Der kathetergestützte Aortenklappenersatz hat sich als Standardverfahren zur Behandlung der hochgradigen Aortenklappenstenose etabliert. Dennoch bleiben periprozedurale Schlaganfälle mit einer Inzidenz von etwa 2–3 % eine klinisch relevante Komplikation, die mit erhöhter Mortalität und bleibender Einschränkung assoziiert ist. Als Ursache gelten vor allem embolische Ereignisse infolge von Manipulationen an der kalzifizierten Aortenklappe und im Aortenbogen. Das bislang zur Verfügung stehende Sentinel™-System platzierte Filter vor nur 3 der 4 hirnversorgenden Gefäße, ist nicht in jeder Anatomie einsetzbar und konnte in randomisierten Studien keinen signifikanten klinischen Vorteil in der Reduktion von Schlaganfällen nachweisen. Das Emboliner™-System ist ein „one-size“, rahmenloses, selbstexpandierendes Filtersystem aus zweilagigem Nitinol-Mesh (150 µm), das eine zirkumferenziell vollständige Abdeckung aller hirnversorgenden Gefäße ermöglicht und zusätzlich embolisches Material in die deszendierende Aorta abfängt.

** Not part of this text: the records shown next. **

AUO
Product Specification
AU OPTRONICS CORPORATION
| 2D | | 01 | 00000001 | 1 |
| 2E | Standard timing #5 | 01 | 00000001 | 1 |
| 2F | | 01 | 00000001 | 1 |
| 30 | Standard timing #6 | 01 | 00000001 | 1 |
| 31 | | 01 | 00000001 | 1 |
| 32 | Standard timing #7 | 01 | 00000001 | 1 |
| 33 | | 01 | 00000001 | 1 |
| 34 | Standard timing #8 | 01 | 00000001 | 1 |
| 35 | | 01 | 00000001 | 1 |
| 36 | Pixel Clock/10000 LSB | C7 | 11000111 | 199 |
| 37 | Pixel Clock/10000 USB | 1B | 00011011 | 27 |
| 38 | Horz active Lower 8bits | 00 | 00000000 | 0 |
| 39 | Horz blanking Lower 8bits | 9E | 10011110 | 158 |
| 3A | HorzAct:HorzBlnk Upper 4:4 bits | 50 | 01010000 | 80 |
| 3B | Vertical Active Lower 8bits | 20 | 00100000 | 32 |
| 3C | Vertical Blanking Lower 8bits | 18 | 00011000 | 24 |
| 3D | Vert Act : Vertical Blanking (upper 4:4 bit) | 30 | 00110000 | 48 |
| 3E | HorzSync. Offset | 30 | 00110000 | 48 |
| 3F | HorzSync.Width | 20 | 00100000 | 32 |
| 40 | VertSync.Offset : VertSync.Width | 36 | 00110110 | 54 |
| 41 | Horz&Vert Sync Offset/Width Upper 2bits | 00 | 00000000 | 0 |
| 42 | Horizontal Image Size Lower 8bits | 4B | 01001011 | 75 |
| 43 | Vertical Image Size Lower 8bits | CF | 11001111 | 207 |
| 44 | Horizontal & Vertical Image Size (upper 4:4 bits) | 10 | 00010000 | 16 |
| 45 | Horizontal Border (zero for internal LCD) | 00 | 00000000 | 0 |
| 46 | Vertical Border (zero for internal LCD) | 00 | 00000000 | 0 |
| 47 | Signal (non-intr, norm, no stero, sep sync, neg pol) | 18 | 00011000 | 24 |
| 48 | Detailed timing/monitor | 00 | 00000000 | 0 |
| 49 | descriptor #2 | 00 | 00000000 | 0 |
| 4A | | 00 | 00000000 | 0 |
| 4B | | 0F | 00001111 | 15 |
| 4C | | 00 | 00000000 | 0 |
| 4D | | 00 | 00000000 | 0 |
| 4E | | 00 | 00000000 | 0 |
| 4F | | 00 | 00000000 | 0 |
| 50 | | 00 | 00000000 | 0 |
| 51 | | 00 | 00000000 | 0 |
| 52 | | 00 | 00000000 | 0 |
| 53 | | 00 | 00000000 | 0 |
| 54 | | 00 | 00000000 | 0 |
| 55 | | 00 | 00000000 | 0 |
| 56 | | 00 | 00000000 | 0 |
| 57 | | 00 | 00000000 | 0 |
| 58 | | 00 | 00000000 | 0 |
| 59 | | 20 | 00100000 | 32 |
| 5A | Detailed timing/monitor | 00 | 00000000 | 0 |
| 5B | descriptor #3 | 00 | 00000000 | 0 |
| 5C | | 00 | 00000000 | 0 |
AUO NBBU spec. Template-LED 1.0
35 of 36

In die prospektive, randomisierte, multizentrische Head-to-Head-Studie wurden 522 Patientinnen und Patienten vor transfemoraler TAVI eingeschlossen und im Verhältnis 1:1 zu einer zerebralen Protektion mit Emboliner™ oder Sentinel™ randomisiert. Primärer Endpunkt war der kombinierte 30-Tage-MACCE, definiert als Gesamtmortalität, Schlaganfall und akutes Nierenversagen Stadium 3. Sekundäre Endpunkte umfassten unter anderem die 30-Tage-Schlaganfallrate, prozedurale Sicherheitsparameter sowie die Quantifizierung des erfassten embolischen Materials.
Die Behandlungsgruppen waren gut vergleichbar, mit einem mittleren Alter von etwa 79 Jahren und einem EuroSCORE II von rund 2,3 %. Das Emboliner™-System zeigte eine höhere technische Erfolgsrate, definiert als vollständige komplikationsfreie Positionierung, im Vergleich zum Sentinel™-System (95,9 % vs. 87,1 %; p<0,01).
Beim primären Endpunkt zeigte sich kein Unterschied: MACCE traten bei 4,5 % (Emboliner™) versus 5,0 % (Sentinel™) auf. Die Nichtunterlegenheit des Emboliner™-Systems wurde erreicht (pNichtunterlegenheit<0,01). Auch die Schlaganfallrate nach 30 Tagen war vergleichbar (2,0 % vs. 2,1 %; p=1,00; pNichtunterlegenheit<0,01), ohne relevante Unterschiede in Subgruppen wie disabling Stroke oder frühe zerebrale Ischämien innerhalb von 72 Stunden. Ebenso waren Mortalität, akutes Nierenversagen sowie vaskuläre und Blutungskomplikationen zwischen beiden Gruppen vergleichbar.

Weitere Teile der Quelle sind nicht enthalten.